Work instructions:
Rewrite every line of the entries below as a numbered list, omitting blank lines.

-- Begin --

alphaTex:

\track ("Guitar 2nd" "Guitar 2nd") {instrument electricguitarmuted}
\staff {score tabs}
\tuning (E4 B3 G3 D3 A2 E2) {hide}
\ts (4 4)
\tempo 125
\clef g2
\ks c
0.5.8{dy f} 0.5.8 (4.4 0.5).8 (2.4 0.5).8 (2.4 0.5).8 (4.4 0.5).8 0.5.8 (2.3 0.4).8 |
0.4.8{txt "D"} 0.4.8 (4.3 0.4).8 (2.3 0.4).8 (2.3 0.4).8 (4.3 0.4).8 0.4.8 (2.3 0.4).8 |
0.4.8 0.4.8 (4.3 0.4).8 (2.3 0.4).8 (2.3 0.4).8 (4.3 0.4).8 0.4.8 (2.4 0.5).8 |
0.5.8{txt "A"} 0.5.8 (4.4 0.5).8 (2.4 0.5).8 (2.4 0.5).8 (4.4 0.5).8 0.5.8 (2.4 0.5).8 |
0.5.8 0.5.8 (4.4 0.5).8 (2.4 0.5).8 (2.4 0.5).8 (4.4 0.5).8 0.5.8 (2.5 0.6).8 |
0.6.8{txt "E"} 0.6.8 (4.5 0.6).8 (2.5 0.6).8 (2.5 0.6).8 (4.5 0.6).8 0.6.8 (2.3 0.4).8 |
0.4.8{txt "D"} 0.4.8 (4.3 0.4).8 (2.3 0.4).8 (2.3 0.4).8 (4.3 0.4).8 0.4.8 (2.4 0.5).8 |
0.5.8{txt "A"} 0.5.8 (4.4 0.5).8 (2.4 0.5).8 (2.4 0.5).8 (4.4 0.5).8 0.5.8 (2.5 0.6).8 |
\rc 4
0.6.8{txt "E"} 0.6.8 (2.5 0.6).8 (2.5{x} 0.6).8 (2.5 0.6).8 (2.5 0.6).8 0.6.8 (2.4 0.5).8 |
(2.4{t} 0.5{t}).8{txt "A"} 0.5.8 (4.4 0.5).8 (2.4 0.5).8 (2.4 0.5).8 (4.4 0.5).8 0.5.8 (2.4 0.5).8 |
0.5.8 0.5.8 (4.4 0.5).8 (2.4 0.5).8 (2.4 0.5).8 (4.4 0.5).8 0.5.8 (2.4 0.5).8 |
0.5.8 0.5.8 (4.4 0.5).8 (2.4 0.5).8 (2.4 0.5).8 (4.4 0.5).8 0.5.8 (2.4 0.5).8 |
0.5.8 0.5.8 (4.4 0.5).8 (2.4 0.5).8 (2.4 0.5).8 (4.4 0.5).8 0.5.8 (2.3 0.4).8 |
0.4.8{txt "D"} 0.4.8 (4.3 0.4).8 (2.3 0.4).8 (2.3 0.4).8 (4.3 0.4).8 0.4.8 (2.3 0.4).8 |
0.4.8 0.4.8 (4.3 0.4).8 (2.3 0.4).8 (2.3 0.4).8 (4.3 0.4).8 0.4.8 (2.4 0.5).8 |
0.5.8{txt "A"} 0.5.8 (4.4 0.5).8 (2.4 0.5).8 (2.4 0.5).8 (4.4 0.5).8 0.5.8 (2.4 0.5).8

-- End --

Finished exercise:
1. alphaTex:
2. \track ("Guitar 2nd" "Guitar 2nd") {instrument electricguitarmuted}
3. \staff {score tabs}
4. \tuning (E4 B3 G3 D3 A2 E2) {hide}
5. \ts (4 4)
6. \tempo 125
7. \clef g2
8. \ks c
9. 0.5.8{dy f} 0.5.8 (4.4 0.5).8 (2.4 0.5).8 (2.4 0.5).8 (4.4 0.5).8 0.5.8 (2.3 0.4).8 |
10. 0.4.8{txt "D"} 0.4.8 (4.3 0.4).8 (2.3 0.4).8 (2.3 0.4).8 (4.3 0.4).8 0.4.8 (2.3 0.4).8 |
11. 0.4.8 0.4.8 (4.3 0.4).8 (2.3 0.4).8 (2.3 0.4).8 (4.3 0.4).8 0.4.8 (2.4 0.5).8 |
12. 0.5.8{txt "A"} 0.5.8 (4.4 0.5).8 (2.4 0.5).8 (2.4 0.5).8 (4.4 0.5).8 0.5.8 (2.4 0.5).8 |
13. 0.5.8 0.5.8 (4.4 0.5).8 (2.4 0.5).8 (2.4 0.5).8 (4.4 0.5).8 0.5.8 (2.5 0.6).8 |
14. 0.6.8{txt "E"} 0.6.8 (4.5 0.6).8 (2.5 0.6).8 (2.5 0.6).8 (4.5 0.6).8 0.6.8 (2.3 0.4).8 |
15. 0.4.8{txt "D"} 0.4.8 (4.3 0.4).8 (2.3 0.4).8 (2.3 0.4).8 (4.3 0.4).8 0.4.8 (2.4 0.5).8 |
16. 0.5.8{txt "A"} 0.5.8 (4.4 0.5).8 (2.4 0.5).8 (2.4 0.5).8 (4.4 0.5).8 0.5.8 (2.5 0.6).8 |
17. \rc 4
18. 0.6.8{txt "E"} 0.6.8 (2.5 0.6).8 (2.5{x} 0.6).8 (2.5 0.6).8 (2.5 0.6).8 0.6.8 (2.4 0.5).8 |
19. (2.4{t} 0.5{t}).8{txt "A"} 0.5.8 (4.4 0.5).8 (2.4 0.5).8 (2.4 0.5).8 (4.4 0.5).8 0.5.8 (2.4 0.5).8 |
20. 0.5.8 0.5.8 (4.4 0.5).8 (2.4 0.5).8 (2.4 0.5).8 (4.4 0.5).8 0.5.8 (2.4 0.5).8 |
21. 0.5.8 0.5.8 (4.4 0.5).8 (2.4 0.5).8 (2.4 0.5).8 (4.4 0.5).8 0.5.8 (2.4 0.5).8 |
22. 0.5.8 0.5.8 (4.4 0.5).8 (2.4 0.5).8 (2.4 0.5).8 (4.4 0.5).8 0.5.8 (2.3 0.4).8 |
23. 0.4.8{txt "D"} 0.4.8 (4.3 0.4).8 (2.3 0.4).8 (2.3 0.4).8 (4.3 0.4).8 0.4.8 (2.3 0.4).8 |
24. 0.4.8 0.4.8 (4.3 0.4).8 (2.3 0.4).8 (2.3 0.4).8 (4.3 0.4).8 0.4.8 (2.4 0.5).8 |
25. 0.5.8{txt "A"} 0.5.8 (4.4 0.5).8 (2.4 0.5).8 (2.4 0.5).8 (4.4 0.5).8 0.5.8 (2.4 0.5).8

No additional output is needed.